How can I tell if an article or video I found is talking about the right Charles Herbert?

Start by matching three identifiers: the screen name “Charles Herbert” and the legal name Charles Herbert Saperstein, the key credits (The Fly, 13 Ghosts), and the death date (October 31, 2015). If any of those differ, treat the net worth claim as a different person.

Does “net worth” mean the same thing as “income” or “salary” for Charles Herbert?

No. For a deceased private individual, net worth is meant to reflect remaining assets minus debts near the end of life, not what he earned week to week during his acting window. A modest salary during the late 1950s can still coexist with a small estate years later, so estimates should not be treated like lifetime earnings totals.

If probate records are available, what specific documents should I look for?

Look for an estate case or probate filing under his full name, “Charles Herbert Saperstein.” The most useful items are the asset schedules and any inventory reports, which list property and accounts. If the case is not indexed with that exact name spelling, try searching variations (middle name inclusion, hyphenation, or “Saperstein” only).

What if there are no probate records online for Charles Herbert?

That can happen due to indexing gaps, sealed records, or the estate being handled in a way that does not generate prominent online entries. In that case, confirm whether probate is still accessible through in-person court record requests at the Los Angeles Superior Court probate division, then compare results to the publication date of whatever net worth source you found.

Could he have made money from residuals, and would that change the net worth range?

Residuals in that era were generally limited, especially compared with modern contracts. Even if there were some residual payments from older film or TV showings, the amount usually would not shift a modest estate estimate dramatically unless there were long-running, highly monetized roles or explicit backend participation agreements.

Why do net worth estimates often give such a wide range (like $50,000 to $200,000)?

Because key verification data is often missing for private individuals, researchers infer likely outcomes from the era’s typical child-actor pay, limited career duration, and lack of documented high-value assets. The range reflects uncertainty, not necessarily contradictory facts.

Could he have had assets held under a spouse or another name?

Yes, assets can appear under a married name, a trust name, or be co-titled with others. Probate filings may still connect the ownership, but if you only search “Charles Herbert” in property databases, you could miss records tied to a different legal name.

If there were no big scandals or bankruptcies reported, does that guarantee the low net worth estimate is accurate?

It supports the general direction, but it is not a guarantee.

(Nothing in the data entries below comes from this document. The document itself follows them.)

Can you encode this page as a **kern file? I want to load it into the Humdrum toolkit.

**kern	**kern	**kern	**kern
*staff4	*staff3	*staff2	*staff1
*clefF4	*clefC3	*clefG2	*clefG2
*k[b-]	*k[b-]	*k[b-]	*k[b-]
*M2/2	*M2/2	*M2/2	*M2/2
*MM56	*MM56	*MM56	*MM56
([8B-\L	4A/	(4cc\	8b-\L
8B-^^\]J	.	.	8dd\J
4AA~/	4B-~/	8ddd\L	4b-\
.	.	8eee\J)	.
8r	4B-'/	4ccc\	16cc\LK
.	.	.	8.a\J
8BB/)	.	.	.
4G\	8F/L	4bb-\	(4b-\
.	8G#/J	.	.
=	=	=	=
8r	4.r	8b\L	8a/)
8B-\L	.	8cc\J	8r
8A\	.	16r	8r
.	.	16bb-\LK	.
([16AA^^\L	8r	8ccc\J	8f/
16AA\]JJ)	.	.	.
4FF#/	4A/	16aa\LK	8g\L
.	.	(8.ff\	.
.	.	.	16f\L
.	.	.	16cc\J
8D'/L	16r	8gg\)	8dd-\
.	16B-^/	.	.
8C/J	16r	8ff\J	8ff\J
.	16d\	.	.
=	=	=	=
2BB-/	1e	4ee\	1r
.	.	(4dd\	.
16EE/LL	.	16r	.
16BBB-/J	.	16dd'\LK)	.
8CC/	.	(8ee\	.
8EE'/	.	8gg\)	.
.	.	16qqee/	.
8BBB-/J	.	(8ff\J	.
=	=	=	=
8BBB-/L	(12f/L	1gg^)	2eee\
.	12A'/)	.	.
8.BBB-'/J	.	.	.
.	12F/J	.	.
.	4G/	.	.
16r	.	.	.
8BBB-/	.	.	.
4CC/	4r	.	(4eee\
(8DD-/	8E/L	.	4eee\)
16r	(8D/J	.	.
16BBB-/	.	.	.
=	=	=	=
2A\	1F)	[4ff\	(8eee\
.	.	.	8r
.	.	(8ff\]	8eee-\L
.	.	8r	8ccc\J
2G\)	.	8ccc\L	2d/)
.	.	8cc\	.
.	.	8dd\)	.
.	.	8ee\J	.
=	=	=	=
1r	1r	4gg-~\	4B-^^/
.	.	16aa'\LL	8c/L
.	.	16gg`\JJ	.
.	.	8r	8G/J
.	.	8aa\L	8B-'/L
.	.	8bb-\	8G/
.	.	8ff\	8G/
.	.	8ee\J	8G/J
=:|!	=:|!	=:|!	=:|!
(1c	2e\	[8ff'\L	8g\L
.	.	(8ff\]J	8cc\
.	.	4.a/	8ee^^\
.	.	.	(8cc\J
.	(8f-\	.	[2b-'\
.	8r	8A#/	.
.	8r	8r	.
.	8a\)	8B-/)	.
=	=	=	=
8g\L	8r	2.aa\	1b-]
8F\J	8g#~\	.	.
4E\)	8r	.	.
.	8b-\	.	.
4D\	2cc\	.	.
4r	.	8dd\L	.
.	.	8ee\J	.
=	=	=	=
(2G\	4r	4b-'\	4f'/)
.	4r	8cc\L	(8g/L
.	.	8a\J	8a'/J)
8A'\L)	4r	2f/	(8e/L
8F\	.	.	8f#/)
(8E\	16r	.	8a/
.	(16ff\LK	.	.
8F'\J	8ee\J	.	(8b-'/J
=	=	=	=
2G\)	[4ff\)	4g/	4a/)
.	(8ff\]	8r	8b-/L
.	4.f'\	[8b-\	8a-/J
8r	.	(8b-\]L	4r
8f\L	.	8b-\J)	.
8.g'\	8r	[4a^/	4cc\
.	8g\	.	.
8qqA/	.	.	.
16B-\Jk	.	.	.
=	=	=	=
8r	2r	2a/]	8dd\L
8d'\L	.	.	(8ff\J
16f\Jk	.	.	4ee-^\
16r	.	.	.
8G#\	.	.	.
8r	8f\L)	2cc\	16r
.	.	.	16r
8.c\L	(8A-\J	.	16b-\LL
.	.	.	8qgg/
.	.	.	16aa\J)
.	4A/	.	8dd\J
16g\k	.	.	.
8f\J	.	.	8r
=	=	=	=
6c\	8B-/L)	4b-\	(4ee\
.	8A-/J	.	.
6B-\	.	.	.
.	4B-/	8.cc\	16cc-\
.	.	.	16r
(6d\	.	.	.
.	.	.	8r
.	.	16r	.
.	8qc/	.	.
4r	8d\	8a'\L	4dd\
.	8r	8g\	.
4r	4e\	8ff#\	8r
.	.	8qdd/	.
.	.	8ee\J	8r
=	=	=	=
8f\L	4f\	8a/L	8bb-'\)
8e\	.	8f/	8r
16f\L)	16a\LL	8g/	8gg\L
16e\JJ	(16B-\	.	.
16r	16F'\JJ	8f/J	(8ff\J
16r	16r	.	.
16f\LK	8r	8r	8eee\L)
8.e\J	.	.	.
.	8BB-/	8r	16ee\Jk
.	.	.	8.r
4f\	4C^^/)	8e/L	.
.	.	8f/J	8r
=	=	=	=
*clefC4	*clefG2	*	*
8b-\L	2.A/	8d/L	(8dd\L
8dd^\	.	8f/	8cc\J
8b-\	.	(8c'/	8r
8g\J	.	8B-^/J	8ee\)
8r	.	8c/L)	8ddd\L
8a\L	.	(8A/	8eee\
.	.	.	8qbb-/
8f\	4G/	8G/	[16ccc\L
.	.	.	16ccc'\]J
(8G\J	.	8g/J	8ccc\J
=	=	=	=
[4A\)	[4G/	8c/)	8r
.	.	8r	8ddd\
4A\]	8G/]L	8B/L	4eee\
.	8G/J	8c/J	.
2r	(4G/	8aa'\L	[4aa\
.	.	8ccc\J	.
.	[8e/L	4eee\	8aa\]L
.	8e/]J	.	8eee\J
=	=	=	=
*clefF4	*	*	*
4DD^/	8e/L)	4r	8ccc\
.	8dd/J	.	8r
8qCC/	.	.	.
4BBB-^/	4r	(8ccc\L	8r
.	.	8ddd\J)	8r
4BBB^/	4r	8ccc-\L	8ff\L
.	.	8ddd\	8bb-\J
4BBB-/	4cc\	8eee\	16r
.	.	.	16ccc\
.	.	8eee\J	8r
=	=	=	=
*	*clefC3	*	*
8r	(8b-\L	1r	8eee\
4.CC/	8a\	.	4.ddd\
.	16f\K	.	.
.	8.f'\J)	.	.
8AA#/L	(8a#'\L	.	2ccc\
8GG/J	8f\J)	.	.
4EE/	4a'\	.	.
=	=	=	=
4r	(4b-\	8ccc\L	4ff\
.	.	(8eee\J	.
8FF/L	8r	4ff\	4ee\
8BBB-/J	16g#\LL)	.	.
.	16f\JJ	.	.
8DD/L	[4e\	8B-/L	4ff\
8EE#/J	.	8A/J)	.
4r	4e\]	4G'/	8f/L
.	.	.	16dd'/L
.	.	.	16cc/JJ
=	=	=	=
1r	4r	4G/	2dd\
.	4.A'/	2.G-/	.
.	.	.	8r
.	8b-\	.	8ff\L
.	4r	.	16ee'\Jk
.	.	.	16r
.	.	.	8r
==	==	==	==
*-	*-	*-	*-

Net worth can be low for many reasons that do not create headlines, and absence of news is not proof of asset level. Probate or estate inventories are the closest thing to verification.

How should I interpret claims that “Coogan Law” protection applied to him?

Don’t assume it applied in a detailed way without documentation. The protections became stronger over time, and his peak work was earlier than the most robust enforcement. Unless probate or legal records show a trust or protected account, Coogan-related statements should be treated as context, not verification.

What is the best next step if I want to verify Charles Herbert net worth more rigorously than casual sources?

Use a two-step check: first, verify you have the correct person using credits, dates, and full name. Then, pull the probate case and read the asset inventory or related schedules. If those are unavailable online, request the record through the court rather than relying on secondary net worth sites.